The school is boosting its community college transfer efforts through its “Wayne Direct,” “University Bound” and “Pathways” programs, all aimed at linking Wayne State with community college students. The school is conducting a “major” calling campaign courting current students, says Henry L. Robinson, director of the school’s Academic Pathways for Excellence retention program. The calling campaign hopes to get students to focus on their next step in college earlier than usual and register for winter, summer and fall classes.
“We’ve boosted financial aid to students from the school’s general fund to hold the line on stopouts,” Robinson adds, defining “stopouts” as students who temporarily postpone their studies for financial reasons. “We’re trying to get them to move higher education higher up their priority list. … There are opportunities to grow and expand.”
As the city prepares to elect a mayor next year, Wayne State is trying to pull together a corps of its academic experts whom the city can call on for assistance in various areas of expertise at no charge to the city.
“Detroit has a phenomenal opportunity to rethink itself,” says Harvey Hollins III, vice president of government and community affairs at Wayne State and the school administration point person on the new initiative. Hollins says it would be modeled after the Boston College Boston Management Consortium.
“From human resources to public works to the law department, the city could become more agile and out of the box,” says Hollins. “They (the city leaders) don’t have to spend money trying to find that expertise when we have it at Wayne,” says Hollins, adding that the management group structure would give the city “an innovative way for management of a municipality.”
The former mayor’s preoccupation with his legal problems over the past year is cited as one reason for the city’s inability to focus on many of its worsening problems, including development of a sound land use policy for the scores of abandoned neighborhoods, improving public education and working on overall economic development such as participating in a Chrysler-like campaign to help the nation’s automakers secure federal assistance to stay afloat.
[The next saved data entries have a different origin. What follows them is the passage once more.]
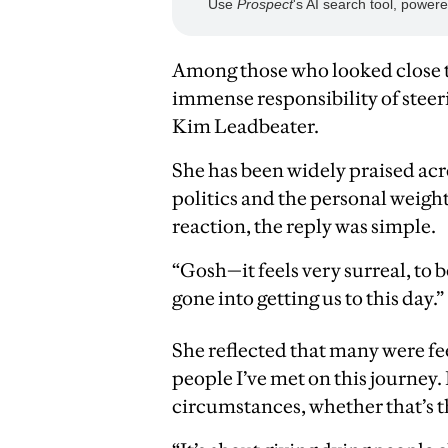
Among those who looked close t
immense responsibility of steer
Kim Leadbeater.
She has been widely praised ac
politics and the personal weigh
reaction, the reply was simple.
“Gosh—it feels very surreal, to
gone into getting us to this day.”
She reflected that many were fe
people I’ve met on this journey.
circumstances, whether that’s t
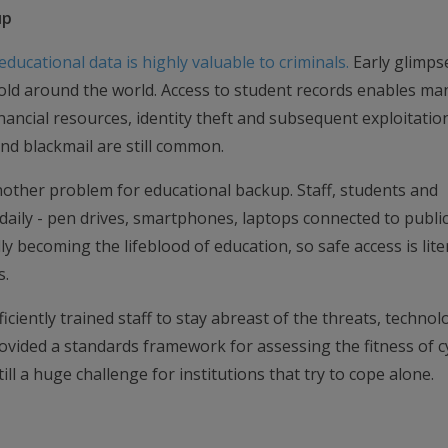
up
ducational data is highly valuable to criminals.
Early glimps
old around the world. Access to student records enables ma
inancial resources, identity theft and subsequent exploitatio
nd blackmail are still common.
another problem for educational backup. Staff, students and
 daily - pen drives, smartphones, laptops connected to public
y becoming the lifeblood of education, so safe access is liter
s.
ficiently trained staff to stay abreast of the threats, technol
ovided a standards framework for assessing the fitness of c
till a huge challenge for institutions that try to cope alone.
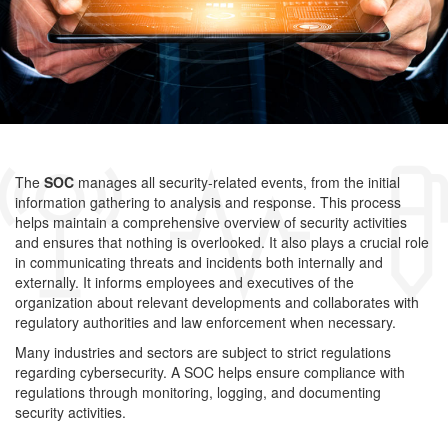
The
SOC
manages all security-related events, from the initial
information gathering to analysis and response. This process
helps maintain a comprehensive overview of security activities
and ensures that nothing is overlooked.
It also plays a crucial role
in communicating threats and incidents both internally and
externally. It informs employees and executives of the
organization about relevant developments and collaborates with
regulatory authorities and law enforcement when necessary.
Many industries and sectors are subject to strict regulations
regarding cybersecurity. A SOC helps ensure compliance with
regulations through monitoring, logging, and documenting
security activities.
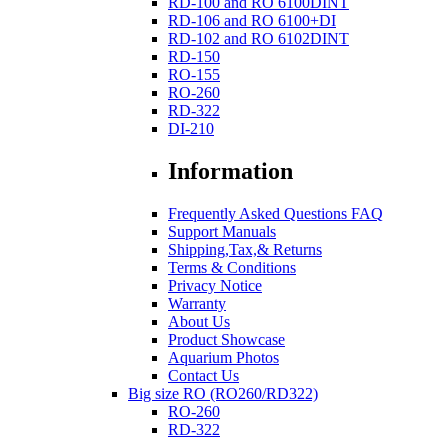
RD-100 and RO 6100DINT
RD-106 and RO 6100+DI
RD-102 and RO 6102DINT
RD-150
RO-155
RO-260
RD-322
DI-210
Information
Frequently Asked Questions FAQ
Support Manuals
Shipping,Tax,& Returns
Terms & Conditions
Privacy Notice
Warranty
About Us
Product Showcase
Aquarium Photos
Contact Us
Big size RO (RO260/RD322)
RO-260
RD-322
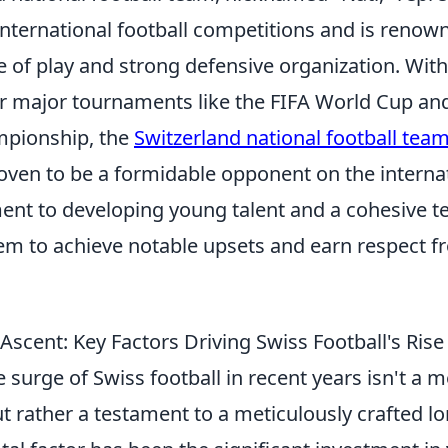
international football competitions and is renown
le of play and strong defensive organization. With
for major tournaments like the FIFA World Cup a
pionship, the
Switzerland national football tea
oven to be a formidable opponent on the internat
nt to developing young talent and a cohesive t
em to achieve notable upsets and earn respect f
scent: Key Factors Driving Swiss Football's Rise
surge of Swiss football in recent years isn't a 
t rather a testament to a meticulously crafted l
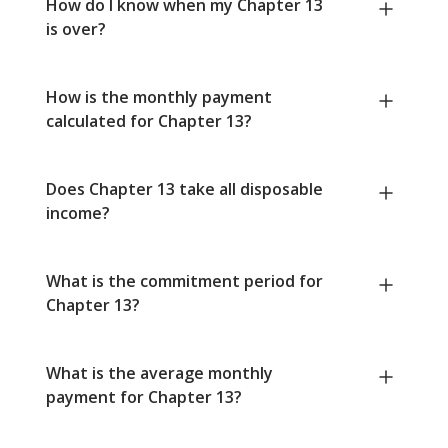
How do I know when my Chapter 13
is over?
How is the monthly payment
calculated for Chapter 13?
Does Chapter 13 take all disposable
income?
What is the commitment period for
Chapter 13?
What is the average monthly
payment for Chapter 13?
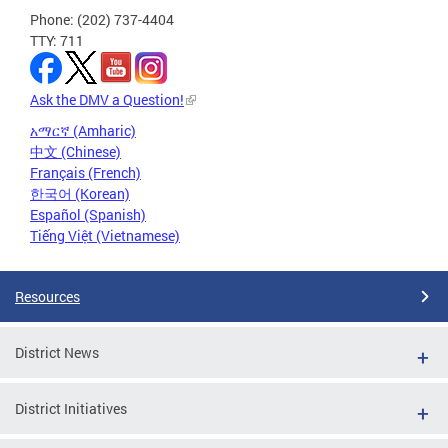
Phone: (202) 737-4404
TTY: 711
Ask the DMV a Question!
አማርኛ (Amharic)
中文 (Chinese)
Français (French)
한국어 (Korean)
Español (Spanish)
Tiếng Việt (Vietnamese)
Resources
District News
District Initiatives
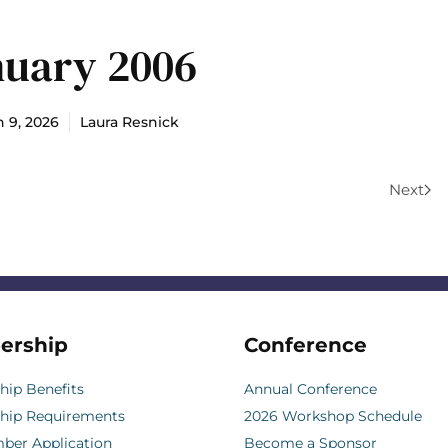
nuary 2006
 9, 2026
Laura Resnick
Next
ership
Conference
ip Benefits
Annual Conference
hip Requirements
2026 Workshop Schedule
er Application
Become a Sponsor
In the late 1970s, when the Chrysler Corporation was near closure and asking the government for loan guarantees, then-Detroit Mayor Coleman Young and then-Chrysler chairman Lee Iacocca formed a tag team that went to work on the administration of President Jimmy Carter to keep Chrysler and thus Detroit afloat. That local political clout has been AWOL in the past year, further weakening the city’s political hand in Washington where all three financially troubled Detroit automakers spent this fall lobbying Congress for an urgent $34 billion bailout loan.